Noch richtet sich die geballte Kritik nur gegen „Max“, der inzwischen in einer anderen Abteilung des Ministeriums tätig ist. Der V-Mann-Führer hatte, wie berichtet, in sechs dienstlichen Erklärungen behauptet, er habe dem Spitzel Christian K. das Datum der geplanten Razzia gar nicht genannt. Als die Staatsanwaltschaft Potsdam in diesem Sommer „Max“ zu dem Verrat der Razzia befragte, sagte der einstige V-Mann-Führer aus, er habe in den dienstlichen Erklärungen gelogen. Das Innenministerium leitete dann ein Disziplinarverfahren gegen „Max“ ein. Bei der Staatsanwaltschaft hat „Max“ nach Angaben aus Sicherheitskreisen auch berichtet, sein Vorgesetzter im Verfassungsschutz habe ihm das Datum der Razzia genannt und ihn zu der Warnung an Christian K. aufgefordert. Die Staatsanwaltschaft Potsdam wollte sich gestern zu dem Vorgang nicht äußern, denn die Fragen des Tagesspiegels hätten „keine strafrechtliche Relevanz“. Das Innenministerium sah sich noch nicht in der Lage, eine Stellungnahme abzugeben.
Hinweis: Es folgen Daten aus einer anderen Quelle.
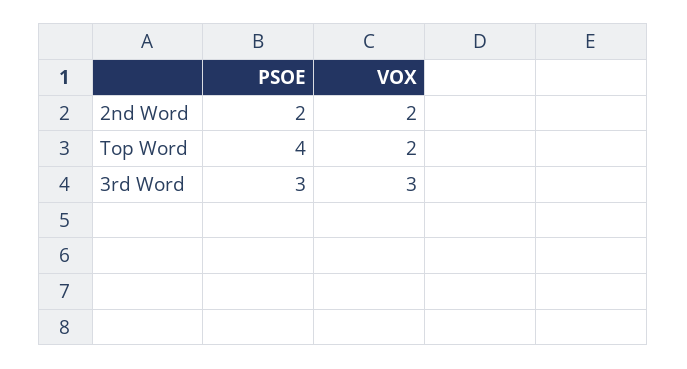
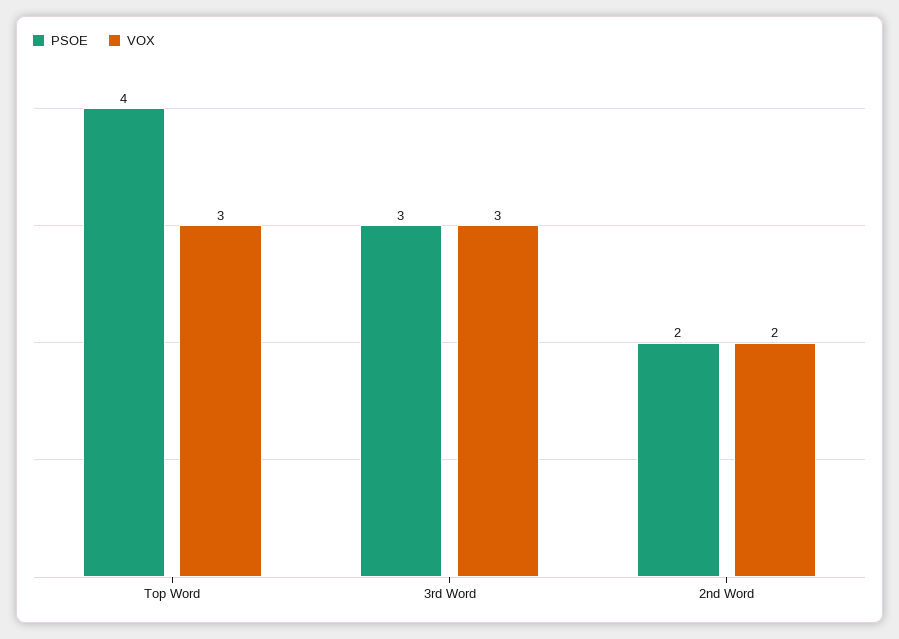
  {
    "PSOE": {
      "2nd Word": 2,
      "Top Word": 4,
      "3rd Word": 3
    },
    "VOX": {
      "2nd Word": 2,
-     "Top Word": 2,
+     "Top Word": 3,
      "3rd Word": 3
    }
  }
Die Potsdamer Polizei hatte, wie berichtet, für den 17. Februar 2001 eine Razzia gegen die rechte Szene geplant. Christian K. rief am 6. Februar bei dem Neonazi Sven S. an und gab den Termin weiter. Das Landeskriminalamt hörte das Gespräch ab, die Polizei zog die Durchsuchungen hektisch auf den 7. Februar vor. Doch die Hoffnung der Polizei, Hinweise auf die Terrorgruppe „Nationale Bewegung“ zu entdeckten, erfüllte sich nicht. Erst im Mai 2003 wurde die Affäre bekannt. Die Potsdamer Staatsanwaltschaft leitete ein Ermittlungsverfahren ein. Vor knapp zwei Wochen wurde Christian K. wegen Geheimnisverrats zu fünf Monaten Haft verurteilt, die Strafe jedoch zur Bewährung ausgesetzt.

Sicherheitsexperten vermuten schon lange, der Verfassungsschutz habe bei dem Verrat der Razzia und auch bei den immer noch erfolglosen Ermittlungen gegen die „Nationale Bewegung“ eine dubiose Rolle gespielt. Generalbundesanwalt Kay Nehm, der das Verfahren gegen die Terrorgruppe im Januar 2001 an sich zog, kann bis heute keinen einzigen Tatverdächtigen präsentieren.